Kita dilahirkan dalam keadaan buta aksara, hingga memasuki usia sekolah dasar, kita mampu mengeja aksara yang tertulis di papan tulis. Sungguh, pencapaian tersebut harus menjadi landasan bahwa ilmu yang kita miliki adalah hal yang patut disyukuri.
Pada kesempatan kali ini, kita akan mengkaji ayat-ayat terkait dengan perintah bersyukur tapi direlevansikan dengan ilmu, yaitu Q.S. An-Nahl ayat 78. Yang artinya : “Dan Allah telah mengeluarkan kamu dari perut ibu-ibumu dalam keadaan tidak mengetahui sesuatupun dan Dia telah memberi kamu pendengaran, penglihatan dan hati, agar kamu bersyukur”.
Ada dua kata kunci yang dapat ditarik pada ayat di atas yaitu “ketidaktahuan” dan “bersyukur”. Ayat di atas menginformasikan bahwa manusia pada awalnya sama sekali tidak mengetahui apa-apa dan seruan kepada manusia untuk bersyukur.
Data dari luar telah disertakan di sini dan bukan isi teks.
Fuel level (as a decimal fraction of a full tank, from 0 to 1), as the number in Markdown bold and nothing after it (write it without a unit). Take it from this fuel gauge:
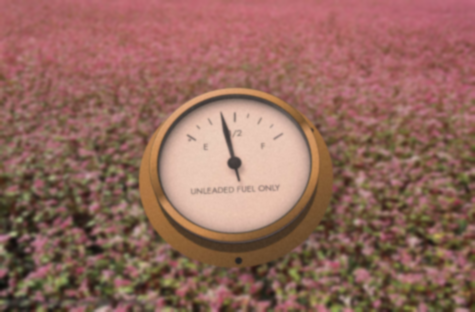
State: **0.375**
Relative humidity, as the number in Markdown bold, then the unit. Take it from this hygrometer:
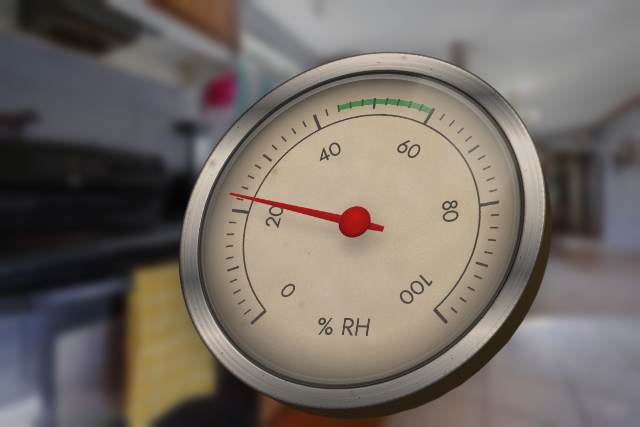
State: **22** %
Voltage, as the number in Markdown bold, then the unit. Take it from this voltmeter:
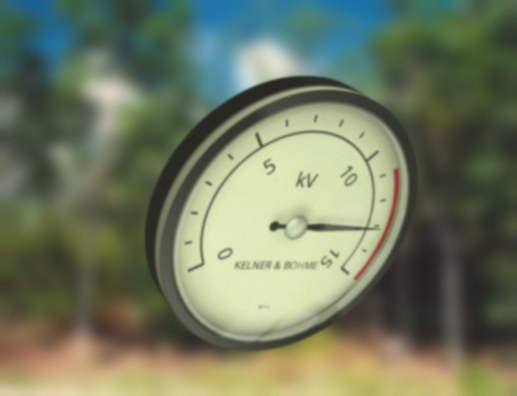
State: **13** kV
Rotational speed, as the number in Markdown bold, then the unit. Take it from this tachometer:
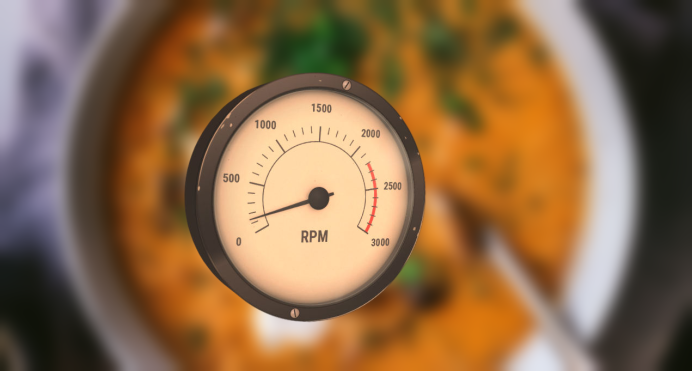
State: **150** rpm
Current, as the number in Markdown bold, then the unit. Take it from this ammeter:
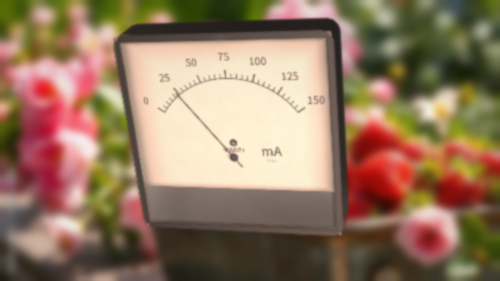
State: **25** mA
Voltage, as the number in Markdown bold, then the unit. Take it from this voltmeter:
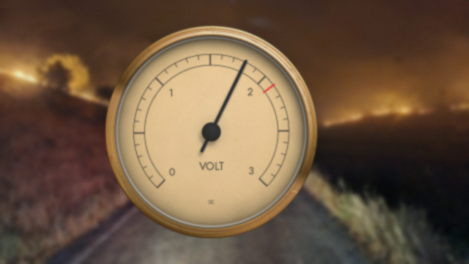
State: **1.8** V
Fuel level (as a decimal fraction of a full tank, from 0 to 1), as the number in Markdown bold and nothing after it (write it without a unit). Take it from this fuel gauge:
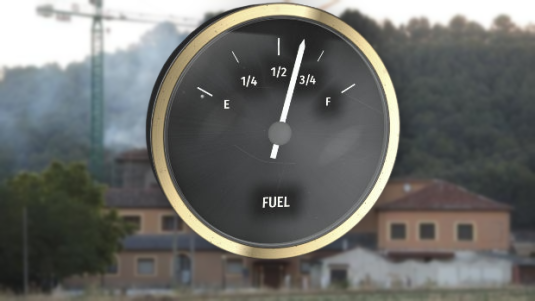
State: **0.625**
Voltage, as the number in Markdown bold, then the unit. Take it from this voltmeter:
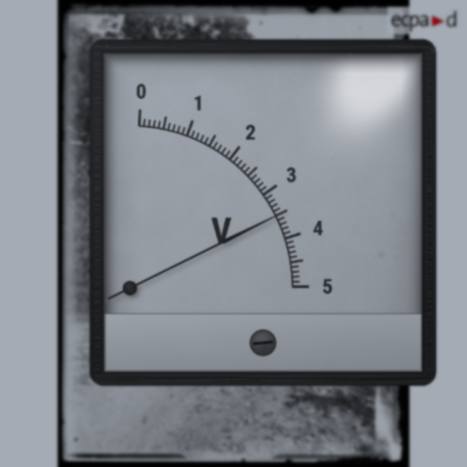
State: **3.5** V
Manusia patut bersyukur karena telah diberikan ragam instrumen agar terhindar dari ketidaktahuan.
Jelasnya, kenapa bersyukur? Karena manusia telah dianugerahi pemberian yang luar biasa, yaitu pendengaran, penglihatan dan hati. Ketiganya adalah instrumen untuk memperoleh pengetahuan atau ilmu. Kenapa ilmu? Karena ilmu-lah yang dapat melepaskan manusia dari keadaan “sama sekali tidak mengetahui apapun” atau keadaan tidak berpengetahuan atau singkatnya “ketidaktahuan”.
Sehingga kita patut bersyukur karena Allah memberikan ketiga instrumen pengetahuan tersebut agar kita terbebas dari kebodohan (ketidaktahuan ilmu). Namun bersyukur saja tidak cukup, maka berikutnya adalah mengikhtiarkan semaksimal mungkin agar kita mendapatkan ilmu sebanyak-banyaknya dan dapat diamalkan dalam kehidupan (ilmu yang bermanfaat). Maka syukur pada ayat di atas (Q.S. An-Nahl; 78) adalah syukur yang disertai dengan peningkatan ilmu pengetahuan untuk dapat diamalkan (Ilmu amaliah dan amal ilmiah).
Di sisi yang lain manfaat bersyukur membuat hati menjadi lapang. Dampak jika hati lapang adalah ilmu akan mudah masuk ke dalam relung hati kita. Nasehat mudah meresap pada hati yang lapang itu. Tapi sebaliknya, jika hati sempit karena jarang bersyukur, maka ilmu dan nasehat akan sulit masuk ke dalam relung hati sanubari kita. Hati lapang akan membuat lisan mudah menyampaikan ilmu dan nasehat. Segala urusanpun akan mudah diselesaikan.
Jika dapat diambil kesimpulan dari ayat-ayat lain terkait bersyukur (Q.S. Ibrahim: 7), sebagai warga persyarikatan Muhammadiyah dengan gagasan gerakan berkemajuan, kita dianjurkan untuk senantiasa bersyukur karena nikmat akan bertambah. Tapi yang dimaksud dengan ungkapan “ bersyukurlah maka nikmat akan bertambah” ternyata tidak hanya sebatas pada syukur dengan lisan saja (tekstual). Melainkan harus disertai dengan bertambahnya kinerja dan juga bertambahnya ilmu pengetahuan.
Mengutip dari penuturan Amien Rais (Ketua PP Muhammadiyah periode 1995-2000), beliau pernah berpesan agar jangan puas dengan satu pencapaian (prestasi) saja. Jika telah selesai dengan satu prestasi atau pencapaian, bergegaslah menuju prestasi-prestasi yang lain. Beliau mengutip Q.S. Al-Insyirah: 7, “faiza faraghta fanshab” artinya jika telah selesai dengan satu urusan, bersegeralah menuju urusan berikutnya.
Kita tidak boleh berhenti dan terlalu lama tenggelam dalam kata istirahat, hingga menjadi malas bergerak. Kita harus bergegas dan istiqomah dalam peningkatan kebaikan itu. Ayat-ayat tersebut mengisyaratkan bahwa semangat bersyukur harus berorientasi pada semangat produktifitas dan kreatifitas atas dasar ilmu. Jadi tidak pasif atau cenderung pasrah. Demikian mudah-mudahan bermanfaat. Wallahu ‘alam bishawab.